Dollar, in Perspective

Monday, October 19, 2009

I am currently short the US dollar coupled with the long GLD trade we have been working for months now. I continue to hear other traders talk of how the US dollar has already been pummeled and how shorting the dollar is a crowded trade. I think this talk is nonsense.

Clearly, I do not know what the dollar will do tomorrow or where it will be next week. There is always a chance it could bounce but the dollar can still fall a long way before we claim it is beyond reason. Let us take a look at a chart for some perspective.

Before the massive government capital outlays and guarantees seen in October last year and the final cutting of interest rates to zero percent, the dollar was trading lower than today! In March of last year, the dollar index saw an all-time low of 70.70. Today, the index is trading approximately 6% higher around 75.
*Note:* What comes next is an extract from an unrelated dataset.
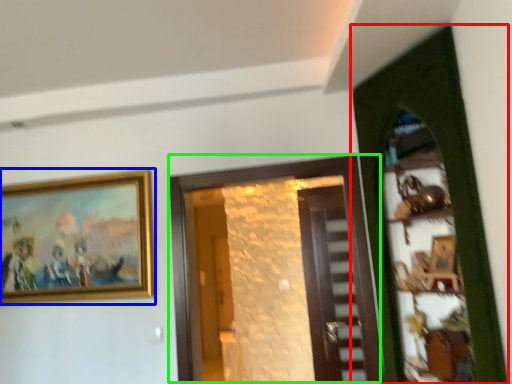
Question: Which object is the closest to the door (highlighted by a red box)? Choose among these: picture frame (highlighted by a blue box) or door (highlighted by a green box).

Choices:
 (A) picture frame
 (B) door

Answer: (B)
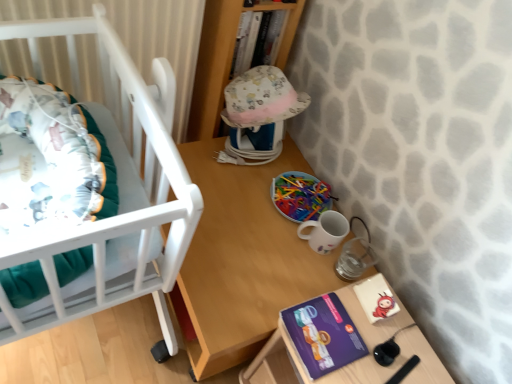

Essentially, prior to the Federal Reserve offering no incentive to lend money to the United States and prior to the government's monetization of the deficit spending, the dollar was trading lower. It seems to me that it stands to reason that this debasement of our currency on an unprecedented level would logically place the value at new lows relative to last year. The flight to quality amid last year's September and October panic was misplaced and investors are realizing that the dollar is no safe-haven; the US government does not have its creditors interests at heart.

The trade is not overdone; there is much more downside possible, and probable.